[抜き出した文章]
※
寛永五年。長崎奉行所与力佐々木伊織は狩りの帰りに川で汗を流していたところ、左腕をマムシに噛まれた。激しい痛みに耐えられずにしゃがみ込むと、偶然通りかかった野良着姿の娘登世が駆け寄ると口で毒を吸い出した。彼女の迅速な手当てにより伊織は酷く苦しまずに済んだのだった。小作人の家族と慎ましい生活を送る登世に好意を持った彼は度々訪れるようになったが、ある日家の様子がいつも違うことに気づいた。登世の姿を捜していると荒れた家から御用聞きの弥吉が現れ、この家の者は邪宗徒として奉行所に連行したと言った。動揺した伊織が証拠の品を見せよと言うと、弥吉は懐から十字架の首飾りを取り出して見せたのだった。
※
[保存した記録]
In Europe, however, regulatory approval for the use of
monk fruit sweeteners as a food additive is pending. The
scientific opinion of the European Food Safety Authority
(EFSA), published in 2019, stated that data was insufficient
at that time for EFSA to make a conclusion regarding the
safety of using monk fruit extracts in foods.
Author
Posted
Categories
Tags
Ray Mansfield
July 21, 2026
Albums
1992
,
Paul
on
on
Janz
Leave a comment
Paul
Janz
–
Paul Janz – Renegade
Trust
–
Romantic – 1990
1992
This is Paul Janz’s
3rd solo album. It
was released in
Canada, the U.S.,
※
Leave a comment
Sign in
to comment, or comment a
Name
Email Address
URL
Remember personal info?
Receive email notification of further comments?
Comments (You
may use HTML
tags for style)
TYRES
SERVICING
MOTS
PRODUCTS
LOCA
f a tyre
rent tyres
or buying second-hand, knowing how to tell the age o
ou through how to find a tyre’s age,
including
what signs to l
※
[やること]
1. 伊織と登世の話のうち、「寛永五年。長崎奉行所与力佐々」を含む言葉で始まり「を取り出して見せたのだった。」で終わる部分を、そのまま書き写してください。
2. 伊織と登世の話を、最後の文のあとから引き継いで書き進めてください。
この資料は、よそから持ってきたものです。

[答えの例]
1.
寛永五年。長崎奉行所与力佐々木伊織は狩りの帰りに川で汗を流していたところ、左腕をマムシに噛まれた。激しい痛みに耐えられずにしゃがみ込むと、偶然通りかかった野良着姿の娘登世が駆け寄ると口で毒を吸い出した。彼女の迅速な手当てにより伊織は酷く苦しまずに済んだのだった。小作人の家族と慎ましい生活を送る登世に好意を持った彼は度々訪れるようになったが、ある日家の様子がいつも違うことに気づいた。登世の姿を捜していると荒れた家から御用聞きの弥吉が現れ、この家の者は邪宗徒として奉行所に連行したと言った。動揺した伊織が証拠の品を見せよと言うと、弥吉は懐から十字架の首飾りを取り出して見せたのだった。

2.
徳川幕府は封建支配を維持するために犯罪者に対して常に厳刑を以ってあたった。特に禁教令に背く邪宗徒への弾圧は凄惨を極め、その拷問刑罰は残虐なものだった。長崎奉行高坂主膳は拷問を娯楽と考えており、お仕置場で行われる拷問のやり方に飽きれば筆頭与力の黒田掃門に新たな手段を考えてもらうのだ。そして時には欲求に応えるために自ら手を下した。ある夜、伊織を部屋に呼び出した主膳は若いお前にもっと働き甲斐のある役職につけてやると言った。恐縮する伊織に主膳は宿直の役を命ずると言い渡し、その代わりに如何様なことがあってもその場を離れてはならぬと約束させた。間もなく奥の部屋に灯りがともるとそこには手足を縛られた裸の登世が布団の上にいた。自ら命を絶てない邪宗徒の教えを逆手にとって主膳は登世を辱め処女を奪ったのだった。その様子を見せつけられた伊織だったがどうしようもなかった。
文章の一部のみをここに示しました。